10. DNS uses UDP instead of TCP. If a DNS packet is lost, there is no automatic recover. How is this problem handled?
    
    If a DNS packet using UDP is lost this problem must be handled at the application layer. If an answer is not received after some period of time the specific application may choose to resend the DNS query. For instance the Linux DNS utility "host" by default will send a DNS query only once, but using the "-R " option will make it requery up to times if necessary. Other applications, such as web browsers like Mozilla and IE, may differ in timeout values for DNS queries as well as in how many times they will resend DNS queries before giving up.
    
    The DNS RFC (1035) also says this:
    
    "The optimal UDP retransmission policy will vary with performance of the Internet and the needs of the client, but the following are recommended:
    - The client should try other servers and server addresses before repeating a query to a specific address of a server.
    - The retransmission interval should be based on prior statistics if possible. Too aggressive retransmission can easily slow responses for the community at large. Depending on how well connected the client is to its expected servers, the minimum retransmission interval should be 2-5 seconds."
    
    and this:
    
    "The key algorithm uses the state information of the request to select the next name server address to query, and also computes a timeout which will cause the next action should a response not arrive. The next action will usually be a transmission to some other server, but may be a temporary error to the client."
    

11. Can a machine with a single DNS name have multiple IP addresses? How could this occur? Consider a hypothetical situation where it does happen, when a lookup occurs, what is the result?
    
    Yes, a machine with a single DNS name can have multiple IP addresses. This question specifically asks about "a" machine. One machine can have multiple IP addresses if it has multiple network interfaces.

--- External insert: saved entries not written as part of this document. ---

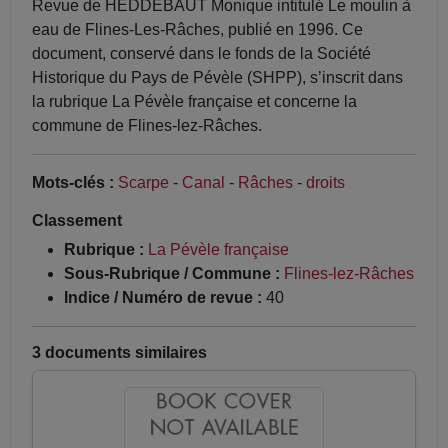
Revue de HEDDEBAUT Monique intitulé Le moulin à
eau de Flines-Les-Râches, publié en 1996. Ce
document, conservé dans le fonds de la Société
Historique du Pays de Pévèle (SHPP), s’inscrit dans
la rubrique La Pévèle française et concerne la
commune de Flines-lez-Râches.
Mots-clés :
Scarpe
-
Canal
-
Râches
-
droits
Classement
Rubrique :
La Pévèle française
Sous-Rubrique / Commune :
Flines-lez-Râches
Indice / Numéro de revue :
40
3 documents similaires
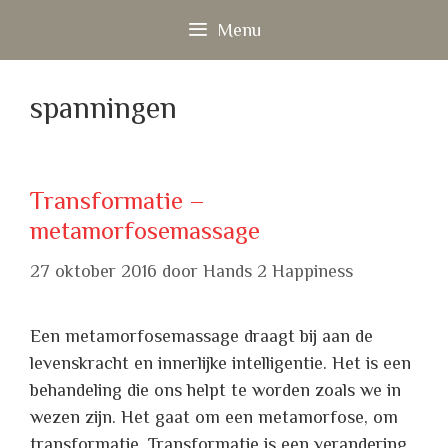
Ga
Menu
naar
de
inhoud
spanningen
Transformatie –
metamorfosemassage
27 oktober 2016
door
Hands 2 Happiness
Een metamorfosemassage draagt bij aan de
levenskracht en innerlijke intelligentie. Het is een
behandeling die ons helpt te worden zoals we in
wezen zijn. Het gaat om een metamorfose, om
transformatie. Transformatie is een verandering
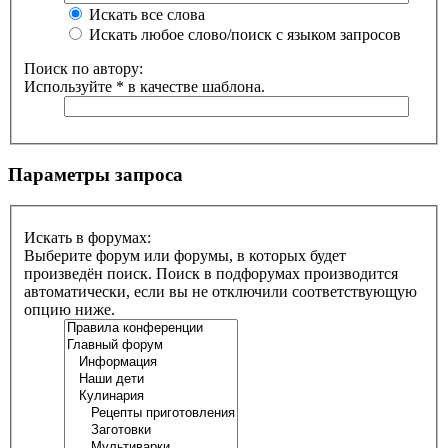
Искать все слова
Искать любое слово/поиск с языком запросов
Поиск по автору:
Используйте * в качестве шаблона.
Параметры запроса
Искать в форумах:
Выберите форум или форумы, в которых будет
произведён поиск. Поиск в подфорумах производится
автоматически, если вы не отключили соответствующую
опцию ниже.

    And so if a single DNS name points to multiple IP addresses, it can either be the case that there are truly multiple machines or one machine with multiple network interfaces. For example:
    
    [unj@fats unj]$ host aol.com
    aol.com has address 205.188.160.121
    aol.com has address 205.188.145.215
    aol.com has address 64.12.187.25
    aol.com has address 64.12.149.24
    
    DNS doesn't know and can't actually distinguish between whether the multiple IP addresses are for different machines or not.

    Having this one name to multiple IP addresses mapping can occur for many different reasons, but it is commonly done as a way to perform load-balancing for DNS addresses which correspond to high-traffic servers. There are other ways to perform load-balancing, but in this case sequential DNS lookups would return different IP addresses.